== Source data ==
▼▼▼
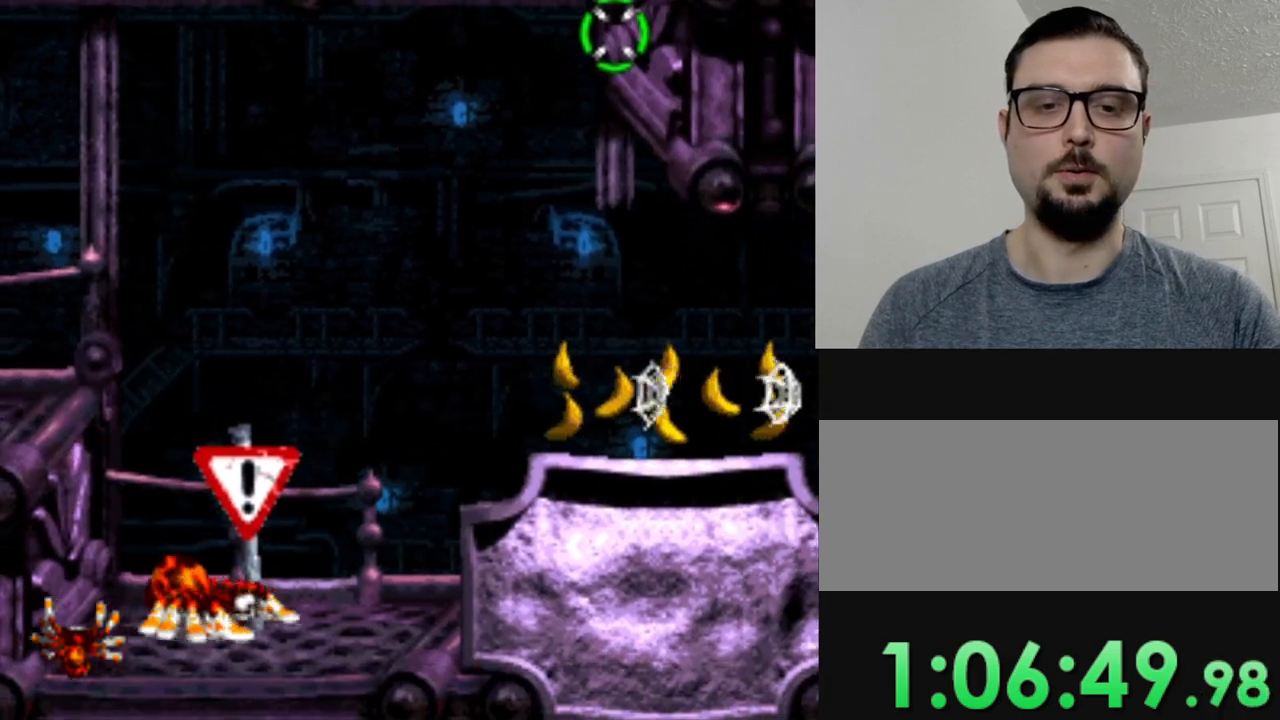
{"buttons": ["DPAD_RIGHT"], "events": [[151, "B", "down"], [434, "B", "up"]]}
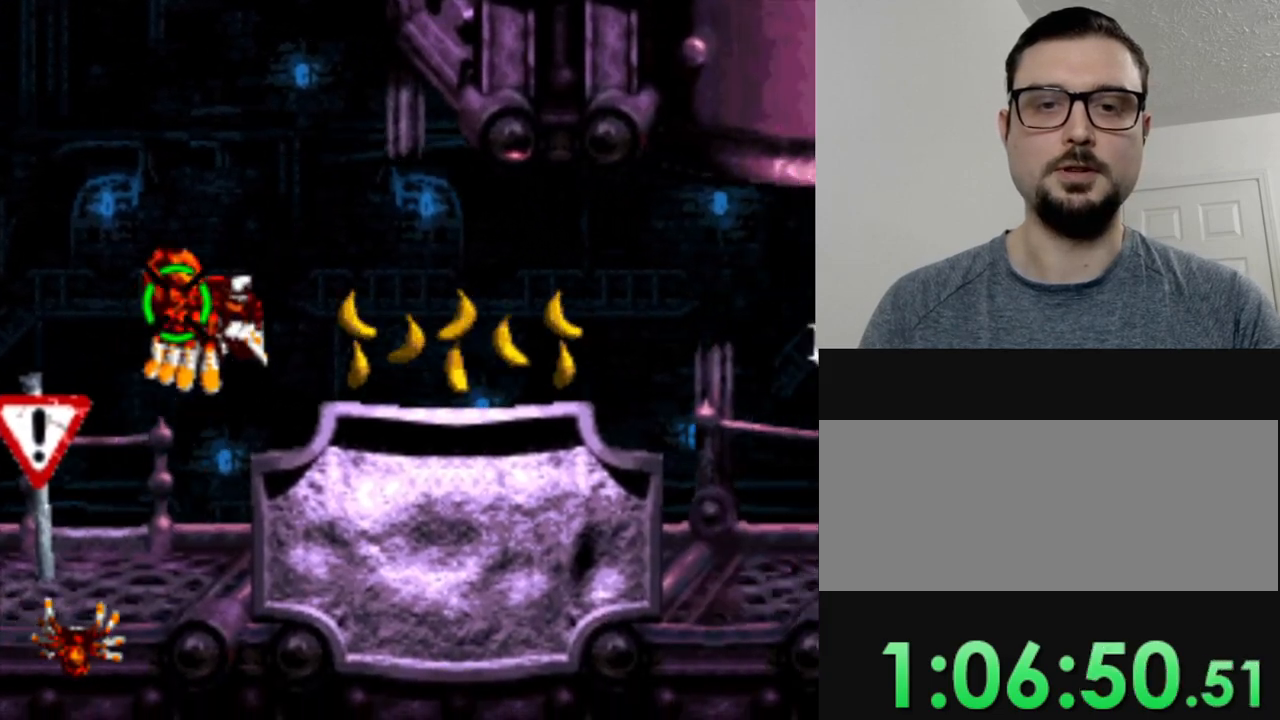
{"buttons": ["DPAD_RIGHT"], "events": []}
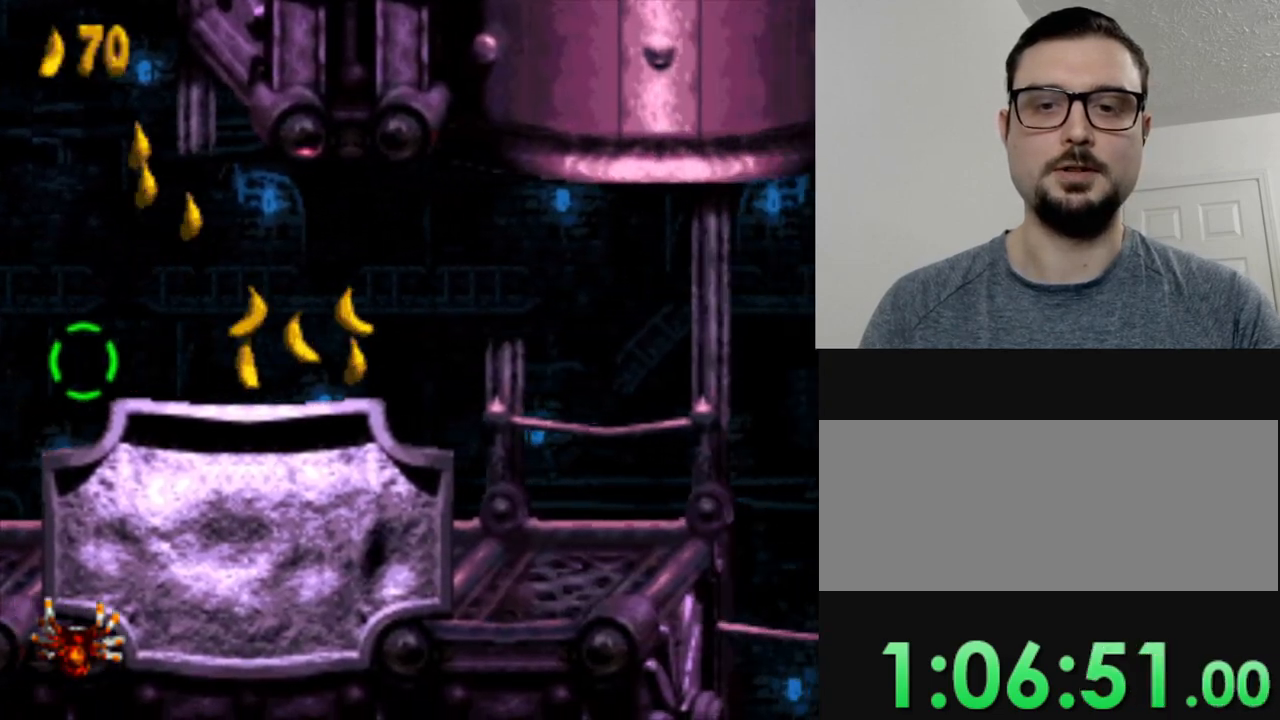
{"buttons": ["DPAD_RIGHT"], "events": [[101, "B", "down"], [234, "B", "up"]]}
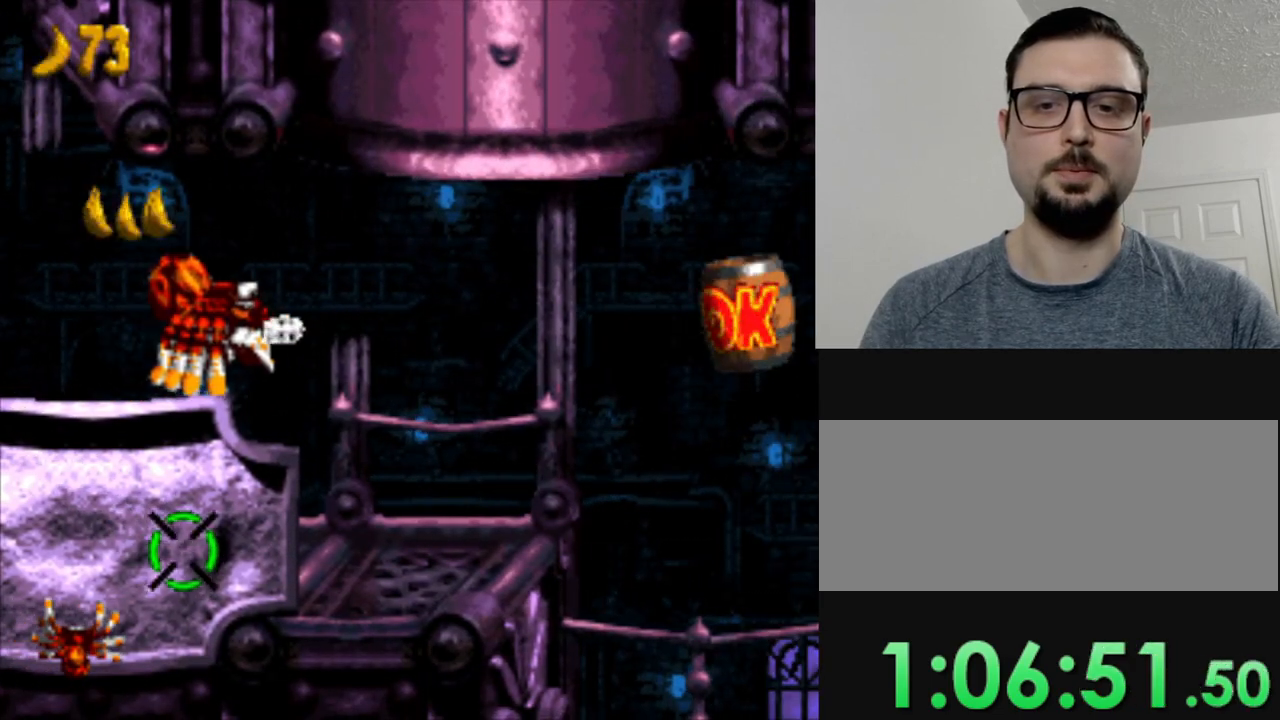
{"buttons": ["B", "DPAD_RIGHT"], "events": [[400, "B", "down"]]}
▲▲▲
== Problem statement ==
Write out the material above once more, word for word. Images stay out.

== Task solution ==
{"buttons": ["DPAD_RIGHT"], "events": [[151, "B", "down"], [434, "B", "up"]]}
{"buttons": ["DPAD_RIGHT"], "events": []}
{"buttons": ["DPAD_RIGHT"], "events": [[101, "B", "down"], [234, "B", "up"]]}
{"buttons": ["B", "DPAD_RIGHT"], "events": [[400, "B", "down"]]}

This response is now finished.